*Assignment*.
In the material below, the required lines run from the one containing "THE EXPANSION OF CONSERVATION GENETICS" through the one containing "York 10024, USA.". Copy those lines exactly, ends included, and nothing else.

● ● ●

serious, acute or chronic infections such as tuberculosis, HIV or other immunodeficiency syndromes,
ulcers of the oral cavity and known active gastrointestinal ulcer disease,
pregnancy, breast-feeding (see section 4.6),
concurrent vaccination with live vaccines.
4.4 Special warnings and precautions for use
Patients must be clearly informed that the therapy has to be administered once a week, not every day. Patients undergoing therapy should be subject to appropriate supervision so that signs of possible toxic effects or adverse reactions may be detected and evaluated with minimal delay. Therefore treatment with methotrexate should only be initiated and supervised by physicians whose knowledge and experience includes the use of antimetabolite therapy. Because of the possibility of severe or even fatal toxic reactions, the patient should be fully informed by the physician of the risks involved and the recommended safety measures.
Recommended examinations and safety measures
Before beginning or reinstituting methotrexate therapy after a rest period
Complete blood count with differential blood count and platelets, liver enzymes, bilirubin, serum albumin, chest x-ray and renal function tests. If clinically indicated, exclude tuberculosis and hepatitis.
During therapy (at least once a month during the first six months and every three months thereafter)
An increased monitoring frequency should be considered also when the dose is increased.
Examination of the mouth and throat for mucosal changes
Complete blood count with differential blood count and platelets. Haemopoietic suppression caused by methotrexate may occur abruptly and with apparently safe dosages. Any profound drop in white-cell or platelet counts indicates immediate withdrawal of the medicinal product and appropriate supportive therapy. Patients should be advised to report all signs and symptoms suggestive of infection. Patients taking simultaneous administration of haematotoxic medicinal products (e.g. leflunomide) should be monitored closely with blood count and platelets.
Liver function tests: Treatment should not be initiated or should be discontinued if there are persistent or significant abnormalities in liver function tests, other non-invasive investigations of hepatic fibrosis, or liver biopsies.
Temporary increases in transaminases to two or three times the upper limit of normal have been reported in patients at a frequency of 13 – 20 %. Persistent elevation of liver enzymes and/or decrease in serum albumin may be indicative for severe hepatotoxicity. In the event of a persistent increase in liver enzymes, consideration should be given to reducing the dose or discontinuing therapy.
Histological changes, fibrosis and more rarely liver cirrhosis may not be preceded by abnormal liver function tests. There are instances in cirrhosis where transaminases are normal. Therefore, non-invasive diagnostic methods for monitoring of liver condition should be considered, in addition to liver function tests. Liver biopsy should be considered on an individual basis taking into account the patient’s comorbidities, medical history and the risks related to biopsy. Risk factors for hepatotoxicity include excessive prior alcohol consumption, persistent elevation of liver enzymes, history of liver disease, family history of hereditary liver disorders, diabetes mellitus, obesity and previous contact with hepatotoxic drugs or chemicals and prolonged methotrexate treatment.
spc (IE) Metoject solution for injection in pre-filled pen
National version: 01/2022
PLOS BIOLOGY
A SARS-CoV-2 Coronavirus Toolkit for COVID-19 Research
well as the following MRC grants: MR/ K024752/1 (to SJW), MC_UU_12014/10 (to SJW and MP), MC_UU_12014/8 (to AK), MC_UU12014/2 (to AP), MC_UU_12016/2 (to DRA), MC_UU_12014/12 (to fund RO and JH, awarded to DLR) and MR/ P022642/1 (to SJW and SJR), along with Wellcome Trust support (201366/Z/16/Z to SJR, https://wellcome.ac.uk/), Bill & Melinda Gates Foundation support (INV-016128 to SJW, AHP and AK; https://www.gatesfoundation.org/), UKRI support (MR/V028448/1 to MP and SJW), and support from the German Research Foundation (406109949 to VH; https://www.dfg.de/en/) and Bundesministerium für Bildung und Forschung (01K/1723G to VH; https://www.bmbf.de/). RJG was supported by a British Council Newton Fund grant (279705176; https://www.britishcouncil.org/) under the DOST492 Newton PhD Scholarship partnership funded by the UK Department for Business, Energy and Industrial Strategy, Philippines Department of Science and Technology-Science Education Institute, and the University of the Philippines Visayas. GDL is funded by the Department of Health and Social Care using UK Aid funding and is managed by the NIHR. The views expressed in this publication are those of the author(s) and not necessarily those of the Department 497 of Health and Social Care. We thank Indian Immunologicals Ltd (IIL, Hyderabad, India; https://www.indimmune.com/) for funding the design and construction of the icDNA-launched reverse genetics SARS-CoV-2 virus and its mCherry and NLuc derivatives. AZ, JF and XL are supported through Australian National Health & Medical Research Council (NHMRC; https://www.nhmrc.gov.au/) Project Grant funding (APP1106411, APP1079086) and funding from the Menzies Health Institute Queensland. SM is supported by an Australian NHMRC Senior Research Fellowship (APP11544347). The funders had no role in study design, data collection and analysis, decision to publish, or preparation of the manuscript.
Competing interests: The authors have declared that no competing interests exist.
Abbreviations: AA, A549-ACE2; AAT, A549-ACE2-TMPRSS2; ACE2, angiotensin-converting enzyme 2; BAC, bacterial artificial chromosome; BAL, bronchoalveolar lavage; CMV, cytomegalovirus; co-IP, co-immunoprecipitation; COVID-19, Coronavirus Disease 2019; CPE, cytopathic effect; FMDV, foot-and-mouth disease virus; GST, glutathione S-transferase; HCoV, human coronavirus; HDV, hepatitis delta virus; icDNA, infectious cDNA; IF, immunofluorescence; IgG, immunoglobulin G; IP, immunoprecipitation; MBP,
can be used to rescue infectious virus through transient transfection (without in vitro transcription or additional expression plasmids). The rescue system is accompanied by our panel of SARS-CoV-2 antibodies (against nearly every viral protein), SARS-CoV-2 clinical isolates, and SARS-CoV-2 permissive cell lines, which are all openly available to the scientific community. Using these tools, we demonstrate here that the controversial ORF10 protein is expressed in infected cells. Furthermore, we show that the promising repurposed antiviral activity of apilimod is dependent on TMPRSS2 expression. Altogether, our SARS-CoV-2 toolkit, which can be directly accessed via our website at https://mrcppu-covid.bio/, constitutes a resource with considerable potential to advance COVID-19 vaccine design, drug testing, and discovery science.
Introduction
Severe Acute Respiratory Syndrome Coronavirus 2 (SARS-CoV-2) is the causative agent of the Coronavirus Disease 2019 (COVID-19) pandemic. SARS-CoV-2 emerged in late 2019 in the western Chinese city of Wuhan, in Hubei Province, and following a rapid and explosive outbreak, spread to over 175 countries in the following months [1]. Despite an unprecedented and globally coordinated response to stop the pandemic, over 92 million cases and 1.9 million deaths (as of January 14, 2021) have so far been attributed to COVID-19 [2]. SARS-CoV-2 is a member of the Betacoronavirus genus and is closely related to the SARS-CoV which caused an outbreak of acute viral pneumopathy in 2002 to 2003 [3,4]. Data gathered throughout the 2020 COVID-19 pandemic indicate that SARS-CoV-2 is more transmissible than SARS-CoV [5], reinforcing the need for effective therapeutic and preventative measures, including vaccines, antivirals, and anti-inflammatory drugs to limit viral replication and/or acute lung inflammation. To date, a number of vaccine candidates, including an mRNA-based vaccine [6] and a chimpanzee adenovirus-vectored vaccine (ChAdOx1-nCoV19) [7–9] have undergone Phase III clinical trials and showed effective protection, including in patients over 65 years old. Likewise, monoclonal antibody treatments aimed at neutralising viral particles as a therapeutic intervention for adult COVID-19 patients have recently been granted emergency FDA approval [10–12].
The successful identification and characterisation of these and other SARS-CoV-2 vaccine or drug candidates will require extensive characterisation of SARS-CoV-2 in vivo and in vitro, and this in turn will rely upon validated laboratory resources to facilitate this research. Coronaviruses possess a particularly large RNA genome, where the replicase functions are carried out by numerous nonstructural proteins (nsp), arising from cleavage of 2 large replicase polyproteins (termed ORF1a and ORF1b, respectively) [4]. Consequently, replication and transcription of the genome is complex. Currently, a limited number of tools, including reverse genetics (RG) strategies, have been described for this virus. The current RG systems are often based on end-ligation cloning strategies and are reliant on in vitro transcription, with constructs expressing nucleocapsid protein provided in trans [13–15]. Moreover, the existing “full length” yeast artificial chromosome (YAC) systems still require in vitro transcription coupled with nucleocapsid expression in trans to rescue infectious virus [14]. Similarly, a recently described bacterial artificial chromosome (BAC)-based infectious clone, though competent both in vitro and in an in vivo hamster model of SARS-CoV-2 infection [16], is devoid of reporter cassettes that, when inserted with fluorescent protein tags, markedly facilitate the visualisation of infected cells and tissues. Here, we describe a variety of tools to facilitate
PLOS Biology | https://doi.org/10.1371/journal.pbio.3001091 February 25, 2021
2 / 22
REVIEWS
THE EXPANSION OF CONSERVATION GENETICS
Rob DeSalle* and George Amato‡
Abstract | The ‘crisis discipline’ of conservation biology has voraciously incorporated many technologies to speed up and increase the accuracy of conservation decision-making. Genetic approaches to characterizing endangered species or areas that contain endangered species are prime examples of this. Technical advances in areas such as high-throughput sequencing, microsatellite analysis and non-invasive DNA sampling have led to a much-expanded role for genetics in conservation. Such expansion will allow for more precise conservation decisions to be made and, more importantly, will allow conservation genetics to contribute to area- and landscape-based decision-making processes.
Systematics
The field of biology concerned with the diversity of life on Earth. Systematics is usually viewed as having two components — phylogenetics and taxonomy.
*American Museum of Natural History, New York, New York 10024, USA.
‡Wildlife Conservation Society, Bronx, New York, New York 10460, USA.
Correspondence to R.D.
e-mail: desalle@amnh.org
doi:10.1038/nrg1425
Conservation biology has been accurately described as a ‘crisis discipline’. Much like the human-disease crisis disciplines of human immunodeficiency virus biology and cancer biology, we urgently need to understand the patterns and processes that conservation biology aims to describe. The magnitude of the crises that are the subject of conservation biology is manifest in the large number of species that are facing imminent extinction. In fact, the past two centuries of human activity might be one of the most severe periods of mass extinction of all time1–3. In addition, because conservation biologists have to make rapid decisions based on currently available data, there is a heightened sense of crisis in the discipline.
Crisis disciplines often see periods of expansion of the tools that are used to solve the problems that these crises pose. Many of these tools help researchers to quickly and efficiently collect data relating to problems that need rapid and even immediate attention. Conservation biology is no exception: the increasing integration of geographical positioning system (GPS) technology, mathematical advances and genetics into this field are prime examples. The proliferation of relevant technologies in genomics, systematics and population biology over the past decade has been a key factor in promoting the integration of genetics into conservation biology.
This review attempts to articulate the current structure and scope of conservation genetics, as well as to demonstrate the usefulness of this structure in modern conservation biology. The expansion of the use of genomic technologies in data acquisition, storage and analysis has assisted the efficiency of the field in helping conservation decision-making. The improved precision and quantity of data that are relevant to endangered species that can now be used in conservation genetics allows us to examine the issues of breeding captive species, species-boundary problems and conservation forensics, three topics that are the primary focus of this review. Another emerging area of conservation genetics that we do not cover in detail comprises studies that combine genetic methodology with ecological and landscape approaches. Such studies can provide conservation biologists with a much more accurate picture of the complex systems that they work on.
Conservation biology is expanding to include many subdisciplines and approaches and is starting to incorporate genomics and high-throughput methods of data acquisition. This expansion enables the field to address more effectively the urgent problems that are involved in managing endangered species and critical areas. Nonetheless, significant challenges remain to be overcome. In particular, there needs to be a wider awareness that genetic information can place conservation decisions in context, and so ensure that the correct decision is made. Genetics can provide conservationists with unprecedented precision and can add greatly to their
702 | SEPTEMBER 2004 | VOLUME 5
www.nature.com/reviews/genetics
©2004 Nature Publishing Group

● ● ●

*The completed task*.
THE EXPANSION OF CONSERVATION GENETICS
Rob DeSalle* and George Amato‡
Abstract | The ‘crisis discipline’ of conservation biology has voraciously incorporated many technologies to speed up and increase the accuracy of conservation decision-making. Genetic approaches to characterizing endangered species or areas that contain endangered species are prime examples of this. Technical advances in areas such as high-throughput sequencing, microsatellite analysis and non-invasive DNA sampling have led to a much-expanded role for genetics in conservation. Such expansion will allow for more precise conservation decisions to be made and, more importantly, will allow conservation genetics to contribute to area- and landscape-based decision-making processes.
Systematics
The field of biology concerned with the diversity of life on Earth. Systematics is usually viewed as having two components — phylogenetics and taxonomy.
*American Museum of Natural History, New York, New York 10024, USA.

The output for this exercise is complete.